Data listing.

▽

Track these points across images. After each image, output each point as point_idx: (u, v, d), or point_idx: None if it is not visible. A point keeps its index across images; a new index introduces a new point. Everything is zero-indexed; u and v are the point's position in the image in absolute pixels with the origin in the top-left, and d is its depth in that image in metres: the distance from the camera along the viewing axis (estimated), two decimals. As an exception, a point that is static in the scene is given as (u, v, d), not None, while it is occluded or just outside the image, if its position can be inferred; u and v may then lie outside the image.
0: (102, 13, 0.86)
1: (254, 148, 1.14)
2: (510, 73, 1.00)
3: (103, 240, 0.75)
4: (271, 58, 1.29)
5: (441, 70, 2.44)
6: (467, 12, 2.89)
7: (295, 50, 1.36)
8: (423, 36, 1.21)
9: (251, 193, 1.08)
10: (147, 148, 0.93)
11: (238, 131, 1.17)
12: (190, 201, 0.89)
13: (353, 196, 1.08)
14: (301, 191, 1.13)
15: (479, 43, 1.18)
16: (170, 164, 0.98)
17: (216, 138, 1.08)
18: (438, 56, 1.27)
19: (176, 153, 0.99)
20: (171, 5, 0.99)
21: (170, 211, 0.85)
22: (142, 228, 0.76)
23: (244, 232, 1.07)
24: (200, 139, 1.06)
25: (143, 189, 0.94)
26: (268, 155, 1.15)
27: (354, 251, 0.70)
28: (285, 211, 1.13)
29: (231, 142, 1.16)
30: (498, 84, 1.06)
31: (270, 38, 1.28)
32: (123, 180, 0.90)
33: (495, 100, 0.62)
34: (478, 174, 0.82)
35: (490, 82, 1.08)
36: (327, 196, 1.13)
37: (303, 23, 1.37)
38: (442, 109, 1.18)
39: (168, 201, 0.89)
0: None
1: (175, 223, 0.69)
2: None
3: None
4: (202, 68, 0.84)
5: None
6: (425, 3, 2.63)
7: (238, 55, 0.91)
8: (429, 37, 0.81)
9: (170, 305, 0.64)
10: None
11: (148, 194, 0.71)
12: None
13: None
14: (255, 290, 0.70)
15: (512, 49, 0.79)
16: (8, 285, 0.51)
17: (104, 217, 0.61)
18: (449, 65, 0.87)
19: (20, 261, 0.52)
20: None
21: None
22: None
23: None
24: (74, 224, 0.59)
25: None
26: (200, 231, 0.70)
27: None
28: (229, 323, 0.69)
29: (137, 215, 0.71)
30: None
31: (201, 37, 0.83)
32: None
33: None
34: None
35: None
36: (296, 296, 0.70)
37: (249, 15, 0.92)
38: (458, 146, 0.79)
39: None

△

Each line above is to be copied exactly as written.

Track these points across images. After each image, output each point as point_idx: (u, v, d), or point_idx: None if it is not visible. A point keeps its index across images; a new index introduces a new point. Everything is zero-indexed; u and v are the point's position in the image in absolute pixels with the origin in the top-left, and d is its depth in that image in metres: the distance from the camera along the viewing axis (estimated), two decimals. As an exception, a point that is static in the scene is given as (u, v, d), not None, while it is occluded or just outside the image, if its position can be inferred; u and v may then lie outside the image.
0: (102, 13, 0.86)
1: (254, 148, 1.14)
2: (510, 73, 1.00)
3: (103, 240, 0.75)
4: (271, 58, 1.29)
5: (441, 70, 2.44)
6: (467, 12, 2.89)
7: (295, 50, 1.36)
8: (423, 36, 1.21)
9: (251, 193, 1.08)
10: (147, 148, 0.93)
11: (238, 131, 1.17)
12: (190, 201, 0.89)
13: (353, 196, 1.08)
14: (301, 191, 1.13)
15: (479, 43, 1.18)
16: (170, 164, 0.98)
17: (216, 138, 1.08)
18: (438, 56, 1.27)
19: (176, 153, 0.99)
20: (171, 5, 0.99)
21: (170, 211, 0.85)
22: (142, 228, 0.76)
23: (244, 232, 1.07)
24: (200, 139, 1.06)
25: (143, 189, 0.94)
26: (268, 155, 1.15)
27: (354, 251, 0.70)
28: (285, 211, 1.13)
29: (231, 142, 1.16)
30: (498, 84, 1.06)
31: (270, 38, 1.28)
32: (123, 180, 0.90)
33: (495, 100, 0.62)
34: (478, 174, 0.82)
35: (490, 82, 1.08)
36: (327, 196, 1.13)
37: (303, 23, 1.37)
38: (442, 109, 1.18)
39: (168, 201, 0.89)
0: None
1: (175, 223, 0.69)
2: None
3: None
4: (202, 68, 0.84)
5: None
6: (425, 3, 2.63)
7: (238, 55, 0.91)
8: (429, 37, 0.81)
9: (170, 305, 0.64)
10: None
11: (148, 194, 0.71)
12: None
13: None
14: (255, 290, 0.70)
15: (512, 49, 0.79)
16: (8, 285, 0.51)
17: (104, 217, 0.61)
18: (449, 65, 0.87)
19: (20, 261, 0.52)
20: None
21: None
22: None
23: None
24: (74, 224, 0.59)
25: None
26: (200, 231, 0.70)
27: None
28: (229, 323, 0.69)
29: (137, 215, 0.71)
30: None
31: (201, 37, 0.83)
32: None
33: None
34: None
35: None
36: (296, 296, 0.70)
37: (249, 15, 0.92)
38: (458, 146, 0.79)
39: None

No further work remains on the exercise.